Muitos criticaram a presença religiosa nas campanhas eleitorais deste ano. Mas, numa democracia, não seria evidente, e até desejável, que organizações sociais com altos índices de confiança da população -como são as igrejas- se expressem nos momentos de eleições?
É verdade que as democracias precisam se defender de práticas antidemocráticas nascidas do fundamentalismo religioso -bem como da manipulação da mídia, de vanguardas e elites encasteladas em postos de poder ou do próprio governo. Esses mecanismos, porém, não podem se tornar, eles mesmos, autoritários.
No caso do aborto, Dilma e Serra, ao se declararem contra mudanças na lei atual, estariam apenas atendendo à maioria, se esta é a posição de 71% da população, como diz pesquisa Datafolha.
O erro esteve no clientelismo político, em função do qual essa posição foi assumida como concessão eleitoreira, e não como vontade da maioria ou direito humano.
Religiosidade e crença são grandes formadores da autoconsciência e dos valores morais -marcando nossas posições no mundo, mesmo quando não seguimos os preceitos das igrejas. Ajudam a construir nossa consciência ética individual e coletiva. Desse modo, entram no debate político -o que implica o compromisso com o bem comum, mas não "neutralidade".
No debate político, a forte oposição ao fator religioso nasce de sua insistência em declarar que público e privado não podem ser separados, como insiste a ideologia moderna. A dominação em nossa sociedade se baseia na crença de que a pessoa tudo pode na vida privada, desde que se conforme à ordem pública e ao bem comum.
Oculta que nossa privacidade é permanentemente invadida e manipulada pelo mercado, pela propaganda, pelas políticas públicas etc. A autonomia da vida privada é a ilusão que permite a dominação moderna em todas as esferas. A religião é justamente o espaço em que as éticas privada e pública se encontram, em que o sentido da vida deixa de ser questão individual para ser trabalhado como construção social.
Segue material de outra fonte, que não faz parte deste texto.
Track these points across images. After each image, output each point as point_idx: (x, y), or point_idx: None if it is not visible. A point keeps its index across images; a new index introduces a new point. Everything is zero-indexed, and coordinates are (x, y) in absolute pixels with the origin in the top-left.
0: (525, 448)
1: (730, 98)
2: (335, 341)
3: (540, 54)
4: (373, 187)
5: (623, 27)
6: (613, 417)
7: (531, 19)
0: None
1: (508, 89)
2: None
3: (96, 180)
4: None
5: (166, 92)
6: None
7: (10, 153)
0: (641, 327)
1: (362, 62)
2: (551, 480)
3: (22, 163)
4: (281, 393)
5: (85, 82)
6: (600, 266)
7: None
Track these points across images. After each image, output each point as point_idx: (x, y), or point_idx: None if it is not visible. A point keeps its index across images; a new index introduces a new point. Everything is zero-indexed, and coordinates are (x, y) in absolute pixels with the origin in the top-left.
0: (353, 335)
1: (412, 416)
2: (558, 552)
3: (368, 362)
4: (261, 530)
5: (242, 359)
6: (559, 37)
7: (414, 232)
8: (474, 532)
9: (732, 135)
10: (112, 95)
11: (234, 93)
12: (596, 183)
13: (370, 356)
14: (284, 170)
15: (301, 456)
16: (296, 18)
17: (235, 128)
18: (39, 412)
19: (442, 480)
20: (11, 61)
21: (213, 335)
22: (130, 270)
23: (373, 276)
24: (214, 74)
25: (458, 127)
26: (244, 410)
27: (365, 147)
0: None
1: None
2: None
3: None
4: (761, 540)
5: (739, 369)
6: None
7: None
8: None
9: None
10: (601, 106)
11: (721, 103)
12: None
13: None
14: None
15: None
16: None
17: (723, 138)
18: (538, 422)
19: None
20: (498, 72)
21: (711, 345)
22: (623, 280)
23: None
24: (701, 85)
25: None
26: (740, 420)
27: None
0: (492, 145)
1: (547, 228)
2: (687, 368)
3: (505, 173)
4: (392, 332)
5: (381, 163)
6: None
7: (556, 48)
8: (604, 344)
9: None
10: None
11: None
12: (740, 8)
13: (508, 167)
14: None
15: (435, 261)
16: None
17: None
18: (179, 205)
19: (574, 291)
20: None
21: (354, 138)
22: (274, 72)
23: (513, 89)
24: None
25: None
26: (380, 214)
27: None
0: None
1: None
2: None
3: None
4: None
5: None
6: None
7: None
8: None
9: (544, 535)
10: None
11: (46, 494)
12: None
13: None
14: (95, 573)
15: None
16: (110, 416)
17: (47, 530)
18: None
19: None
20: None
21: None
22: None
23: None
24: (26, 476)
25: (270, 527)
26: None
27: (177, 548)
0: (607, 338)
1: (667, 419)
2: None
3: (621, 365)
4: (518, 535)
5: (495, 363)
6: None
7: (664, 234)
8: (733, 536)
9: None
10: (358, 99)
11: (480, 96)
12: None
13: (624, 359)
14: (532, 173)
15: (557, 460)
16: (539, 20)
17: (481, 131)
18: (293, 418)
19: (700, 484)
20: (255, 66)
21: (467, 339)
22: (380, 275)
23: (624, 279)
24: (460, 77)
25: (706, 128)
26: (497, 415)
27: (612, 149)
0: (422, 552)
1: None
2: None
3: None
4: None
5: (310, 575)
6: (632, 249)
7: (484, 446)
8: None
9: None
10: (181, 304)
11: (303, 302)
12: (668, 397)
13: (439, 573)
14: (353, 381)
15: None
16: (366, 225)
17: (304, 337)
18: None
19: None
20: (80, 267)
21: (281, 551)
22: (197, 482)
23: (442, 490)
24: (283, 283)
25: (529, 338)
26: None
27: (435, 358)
Por isso, a lógica religiosa questiona e desafia a organização ideal da política moderna, e a presença das igrejas neste cenário -mesmo quando não são fundamentalistas e ajudam na luta pelo bem comum- incomoda tanto. O aborto, sem dúvida, é um tema emblemático desse debate, mas não é o único.
O fundamentalismo se caracteriza pelo sectarismo e pela recusa em participar do debate racional. O leitor pode encontrá-lo entre religiosos e laicistas. A construção do bem comum exige de ambas as partes o esforço de se deixar questionar pela outra. A relação entre público e privado é o pano de fundo, pouco expresso, desse debate.
FRANCISCO BORBA RIBEIRO NETO é coordenador de projetos do Núcleo Fé e Cultura da PUC-SP e um dos organizadores dos livros "Um Diálogo Latino-Americano: Bioética & Documento de Aparecida" (Difusão, 2009) e "Economia e Vida na Encíclica Caritas in Veritate" (Companhia Ilimitada, 2010).